The return <something> statement will exit the method. Each time a method ends, it returns a value. (If it doesn’t explicitly return a value, it returns the special value None.) So when your code gets to a return True, it stops running the rest of the code in your method, and gives the True value to the hear() method.

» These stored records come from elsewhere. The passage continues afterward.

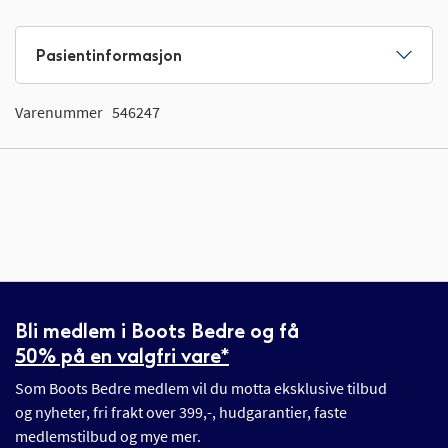
Pasientinformasjon
Varenummer
546247
Bli medlem i Boots Bedre og få
50% på en valgfri vare*
Som Boots Bedre medlem vil du motta eksklusive tilbud
og nyheter, fri frakt over 399,-, hudgarantier, faste
medlemstilbud og mye mer.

This level is pretty complicated to understand fully! That’s part of the reason we took it out of the old beginner campaign; even there it was too hard.


#3

That does look cool, but I have a load of questions now. I understand it’s JavaScript, but I’m still going to quiz you…sorry.

A few questions on this:
You said “If it has, it returns (we only want to process hearing each guy’s name once)” What do you mean ‘returns’? Is that as in, starts again, returns to zero, or returns as in “I just clicked the return button.” or what?

Why are there [ ] around some ‘message’ and ( ) around other’s? What’s the difference?

What do the { and } symbols do as opposed to ( ) or [ ] ?

What do the // do? Is that the Java version of Python #'s or “”" ?

Does ‘else’ mean If not A then do B?

A question on this part here:

Is that all linked as a single function for the character? So in non coding language it would be seen as:
this.heard[message] = true; If Message Heard the outcome is true…meaning person is a friend?

if(this.isFriend(message)) {
// A friend! Break the door down! If person is a Friend (message is true) bust down the door?
this.bustDownDoor();
}

Then the ‘else’ {function 2 code in here} if the answer is FALSE, implement second command, jump away.
Is my understanding of that code right?


#4

return is a programming keyword that ends the current function’s execution. So if I do something like this:

def count():
    x = 0
    x += 1
    x += 1
    return x
    x += 1
    x += 1
    return x

Then the program will stop at the first return x and return the value 2. It won’t execute the rest of the code.

this.heard[message] = true; is using [] for object indexing; it’s looking up the value for the key message in the heard object. this.bustDownDoor() is using () to actually call the bustDownDoor method.

{} curly braces indicate blocks of code. They’re a JavaScript thing; Python uses indentation to indicate blocks. They can also indicate object literals. this.heard = {}; creates an empty object ({}) and stores it into this.heard.

// starts a single-line comment in JavaScript, like # starts a single-line comment in Python.

Yes, else is an optional second clause of an if-statement. Its code block runs if the if-condition is not met.

if(this.heard[message]) return; means, if we have heard the message before, return (stop executing). It doesn’t matter here if it was a friend, just whether we have heard it.

The else-clause on the if(this.isFriend(message)) conditional does mean, “if this isn’t a friend, jump away”.